REDAKSI8.COM, SAMARINDA – Upaya penyelesaian kasus dugaan malpraktik yang melibatkan Dokter Spesialis Bedah Umum Darwin dan pasien bernama Rias Khairunnisa di Rumah Sakit Haji Darjat (RSHD) Samarinda tidak membuahkan hasil.

Mediasi yang digelar Senin (30/6/2025) berakhir tanpa kesepakatan. Kedua pihak tetap bertahan pada klaim masing-masing dan saling membantah kebenaran tindakan medis yang telah dilakukan.

Dalam proses mediasi, Darwin menegaskan dirinya tidak melakukan pelanggaran dan menyebut seluruh prosedur medis telah dijalankan sesuai Standar Operasional Prosedur (SOP).
“Saya sudah menjalankan prosedur medis sebagaimana mestinya. Tidak ada yang saya langgar. Semua saya lakukan berdasarkan sumpah kedokteran,” ujarnya, Senin (30/06).

Darwin menyebut telah membawa cetakan rekam medis serta sertifikat yang dijadikan sebagai dokumen pendukung.
Menanggapi tudingan bahwa ia tidak melakukan tes urine dan darah terhadap pasien, ia menjelaskan pemeriksaan tersebut dilakukan saat korban berada di Instalasi Gawat Darurat (IGD) melalui infus.
Darwin menjelaskan bahwa infeksi pasca operasi yang dialami pasien berasal dari luar tubuh, bukan dari dalam.
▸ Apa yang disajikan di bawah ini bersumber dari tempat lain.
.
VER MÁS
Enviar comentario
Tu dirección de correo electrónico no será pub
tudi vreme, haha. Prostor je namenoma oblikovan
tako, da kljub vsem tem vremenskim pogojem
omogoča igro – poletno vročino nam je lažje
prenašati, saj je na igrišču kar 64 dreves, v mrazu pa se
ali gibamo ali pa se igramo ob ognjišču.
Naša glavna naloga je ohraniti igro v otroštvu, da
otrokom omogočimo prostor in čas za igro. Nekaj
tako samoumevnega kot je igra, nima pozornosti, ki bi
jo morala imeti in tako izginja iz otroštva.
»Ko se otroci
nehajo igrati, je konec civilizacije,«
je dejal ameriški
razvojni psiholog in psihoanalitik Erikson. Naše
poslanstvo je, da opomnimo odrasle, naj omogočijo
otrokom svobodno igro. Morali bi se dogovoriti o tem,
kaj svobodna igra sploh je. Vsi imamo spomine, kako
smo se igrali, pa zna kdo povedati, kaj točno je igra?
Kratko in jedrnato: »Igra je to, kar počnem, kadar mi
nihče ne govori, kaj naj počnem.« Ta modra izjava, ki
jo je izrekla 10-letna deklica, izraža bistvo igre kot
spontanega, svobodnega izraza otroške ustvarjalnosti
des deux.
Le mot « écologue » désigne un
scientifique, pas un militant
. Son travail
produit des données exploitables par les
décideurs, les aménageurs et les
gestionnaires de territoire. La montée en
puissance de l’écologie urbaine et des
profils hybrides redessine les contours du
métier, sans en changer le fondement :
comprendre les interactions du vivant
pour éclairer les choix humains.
Ia membantah adanya pemaksaan kepada pasien untuk menjalani operasi.
“Saya tidak pernah memaksa. Justru informasi soal perlunya operasi pertama kali disampaikan oleh perawat sesuai anjuran dokter. Tidak ada unsur paksaan,” tegasnya.
Pernyataan Darwin tersebut langsung ditanggapi kuasa hukum korban, Titus Tibayyan Pakalla. Titus menyebut klaim sang dokter tidak berdasar dan penuh kejanggalan, termasuk mengenai rekam medis.
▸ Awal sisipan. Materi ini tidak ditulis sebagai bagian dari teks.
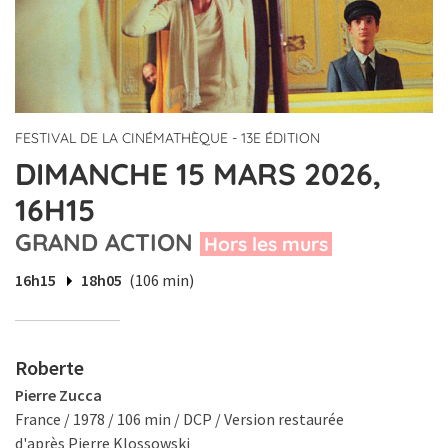
FESTIVAL DE LA CINÉMATHÈQUE - 13E ÉDITION
DIMANCHE 15 MARS 2026,
16H15
GRAND ACTION
Hors les murs
16h15
18h05
(106 min)
Roberte
Pierre Zucca
France / 1978 / 106 min / DCP / Version restaurée
d'après Pierre Klossowski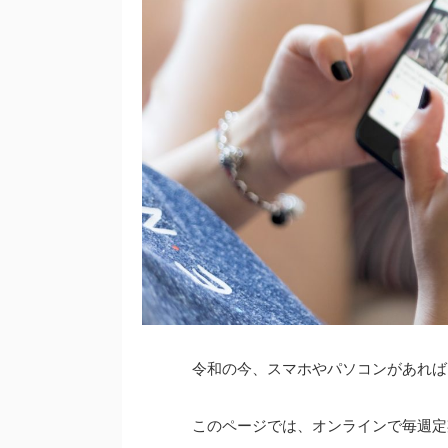
令和の今、スマホやパソコンがあれば
このページでは、オンラインで毎週定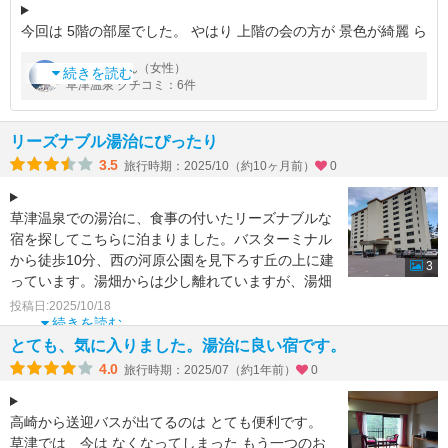
今回は 5階の部屋でした。 やはり 上階の会の方が 景色が綺麗 ら
しいです。 5階だと目の前が木です。 部屋は 約9畳で広縁に テ
by
さん（女性）
sekai
ーブルソファー2つがついています。 トイレは古いですが 温水
続きを読む
草津温泉 クチコミ：6件
シャワー付
リーズナブル湯治にぴったり
3.5
旅行時期：2025/10（約10ヶ月前）
0
草津温泉での湯治に、食事の付いたリーズナブルな
宿を探してこちらに泊まりました。バスターミナル
から徒歩10分、西の河原公園を見下ろす丘の上に建
3
っています。湯畑からは少し離れていますが、湯畑
とホテルを往復
投稿日:2025/10/18
続きを読む
とても、気に入りました。湯治に良い宿です。
4.0
旅行時期：2025/07（約1年前）
0
高崎から送迎バスが出てるのは とても便利です。
草津では 今は なくなってしまった もう一つのお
“Pertanyaannya, dari mana rekam medis itu diperoleh? Rumah sakit sudah tutup. Sementara somasi dari kami baru dikirimkan Oktober tahun lalu. Aneh jika Darwin sudah punya dokumen itu sebelumnya,” ucap Titus.
Ia mengungkapkan adanya hasil USG dan tes darah yang tercatat dua kali antara tanggal 17 hingga 20, padahal korban hanya dirawat dari tanggal 17 sampai 18.
“Itu jelas tidak masuk akal,” sangkalnya.
Lebih lanjut, Titus menyampaikan bahwa setelah korban menjalani pemeriksaan ulang di RS Abdul Moeis, ditemukan cairan kotor keluar dari bekas luka operasi.
Hal itu menurutnya menunjukkan indikasi kebocoran dari dalam tubuh, bukan infeksi dari luar.
“Kalau hanya dari luar kulit, tidak mungkin ada kotoran perut keluar dari luka bekas operasi. Ini bukan infeksi biasa,” tegas Titus.
Saat ini, pihak kuasa hukum korban masih menunggu hasil investigasi resmi dari Ikatan Dokter Indonesia (IDI) Samarinda.
Titus menyatakan bahwa jika hasil investigasi menyimpulkan adanya pelanggaran etika atau SOP, maka pihaknya akan membawa kasus ini ke jalur hukum.
Namun apabila IDI menyatakan tidak ada pelanggaran, langkah hukum tetap dipertimbangkan berdasarkan bukti, data, dan saksi yang dimiliki.